Overview
Dataset Title: Diabetes Dataset 2019
Year: 2019
Variables (Columns)
Pregnancies: Number of times pregnant
Glucose: Plasma glucose concentration (mg/dL)
BloodPressure: Diastolic blood pressure (mm Hg)
SkinThickness: Triceps skinfold thickness (mm)
Insulin: 2-Hour serum insulin (mu U/ml)
BMI: Body mass index (weight in kg / (height in m)^2)
DiabetesPedigreeFunction: Diabetes pedigree function (a measure of genetic influence)
Age: Age (years)
Outcome
Binary variable indicating the presence (1) or absence (0) of diabetes
Data Examples:
The dataset contains multiple rows, with each row representing an individual case or patient.

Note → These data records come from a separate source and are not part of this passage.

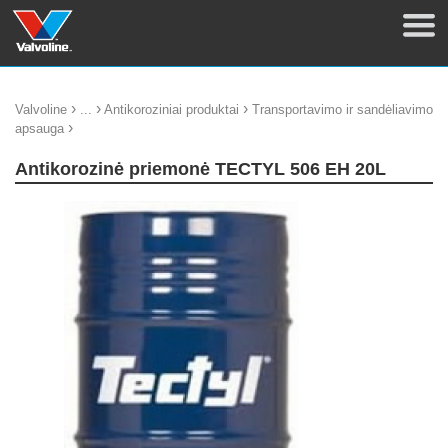
›
›
›
Valvoline
...
Antikoroziniai produktai
Transportavimo ir sandėliavimo
›
apsauga
Antikorozinė priemonė TECTYL 506 EH 20L
update thumb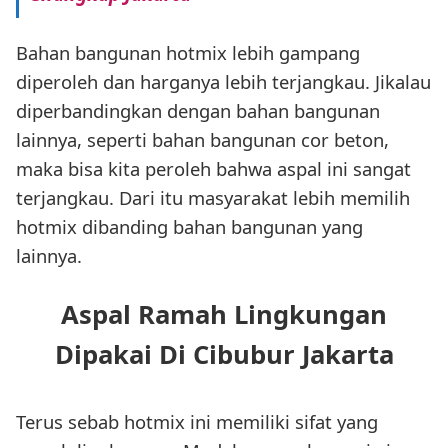
Bahan bangunan hotmix lebih gampang
diperoleh dan harganya lebih terjangkau. Jikalau
diperbandingkan dengan bahan bangunan
lainnya, seperti bahan bangunan cor beton,
maka bisa kita peroleh bahwa aspal ini sangat
terjangkau. Dari itu masyarakat lebih memilih
hotmix dibanding bahan bangunan yang
lainnya.
Aspal Ramah Lingkungan
Dipakai Di Cibubur Jakarta
Terus sebab hotmix ini memiliki sifat yang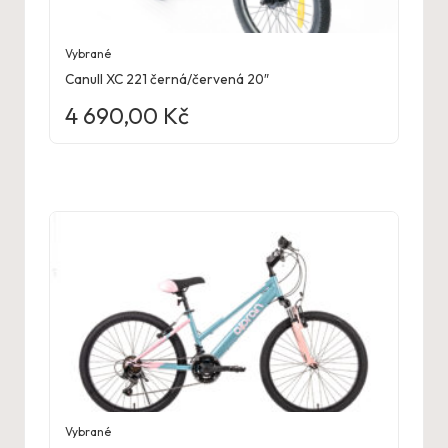
Vybrané
Canull XC 221 černá/červená 20″
4 690,00
Kč
Vybrané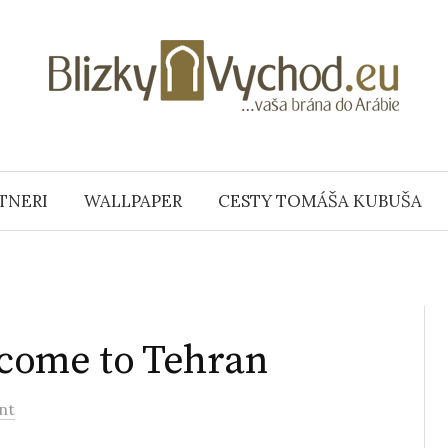
TNERI
WALLPAPER
CESTY TOMÁŠA KUBUŠA
come to Tehran
nt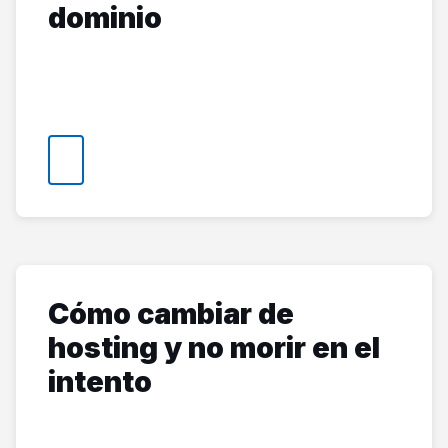
dominio
Cómo cambiar de
hosting y no morir en el
intento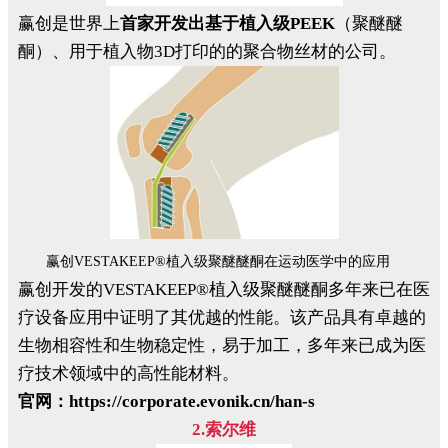
赢创是世界上
首家开发出基于植入级PEEK
（聚醚醚
酮）、用于植入物3D打印的的聚合物丝材的公司。
赢创VESTAKEEP®植入级聚醚醚酮在运动医学中的应用
赢创开发的VESTAKEEP®植入级聚醚醚酮多年来已在医
疗设备应用中证明了其优越的性能。该产品具有卓越的
生物相容性和生物稳定性，易于加工，多年来已成为医
疗技术领域中的高性能材料。
官网：https://corporate.evonik.cn/han-s
2.索尔维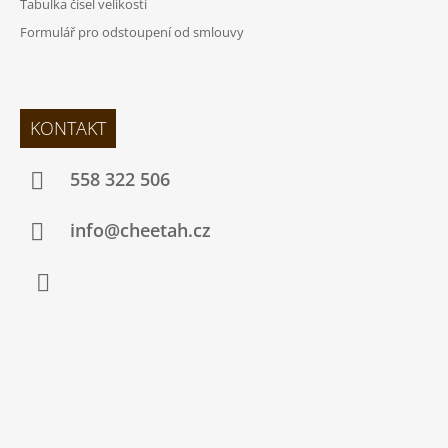
Tabulka čísel velikostí
Formulář pro odstoupení od smlouvy
KONTAKT
558 322 506
info@cheetah.cz
Facebook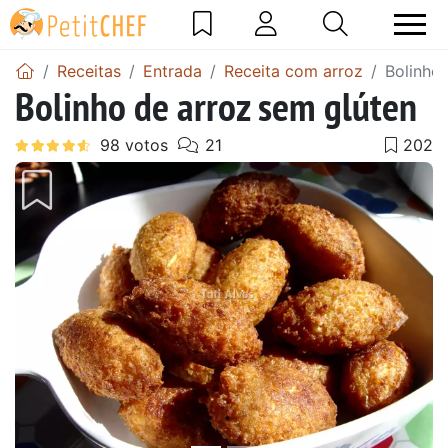
Receitas
Entrada
Receita com arroz
Bolinho
Bolinho de arroz sem glúten
Anterior
Next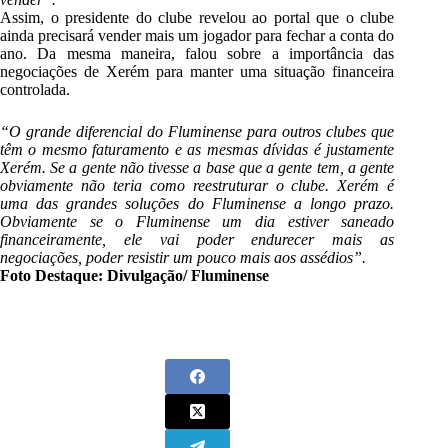
Assim, o presidente do clube revelou ao portal que o clube
ainda precisará vender mais um jogador para fechar a conta do
ano. Da mesma maneira, falou sobre a importância das
negociações de Xerém para manter uma situação financeira
controlada.
“O grande diferencial do Fluminense para outros clubes que
têm o mesmo faturamento e as mesmas dívidas é justamente
Xerém. Se a gente não tivesse a base que a gente tem, a gente
obviamente não teria como reestruturar o clube. Xerém é
uma das grandes soluções do Fluminense a longo prazo.
Obviamente se o Fluminense um dia estiver saneado
financeiramente, ele vai poder endurecer mais as
negociações, poder resistir um pouco mais aos assédios”.
Foto Destaque: Divulgação/ Fluminense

Each row includes information on the number of pregnancies, glucose levels, blood pressure, skin thickness, insulin levels, BMI, diabetes pedigree function, age, and outcome (diabetes presence or absence).
The purpose of this dataset is to be focused on studying the relationship between various factors (e.g., pregnancies, glucose levels, BMI) and the presence or absence of diabetes.
Diabetes Dataset Analysis
Exploratory Data Analysis (EDA): Explore the distributions, relationships, and summary statistics of the variables.
Predictive Modeling: Develop predictive models to determine the likelihood of diabetes based on the given variables.
Feature Importance: Assess the importance of each variable in predicting the presence or absence of diabetes.
Risk Assessment: Identify key risk factors associated with diabetes based on the dataset.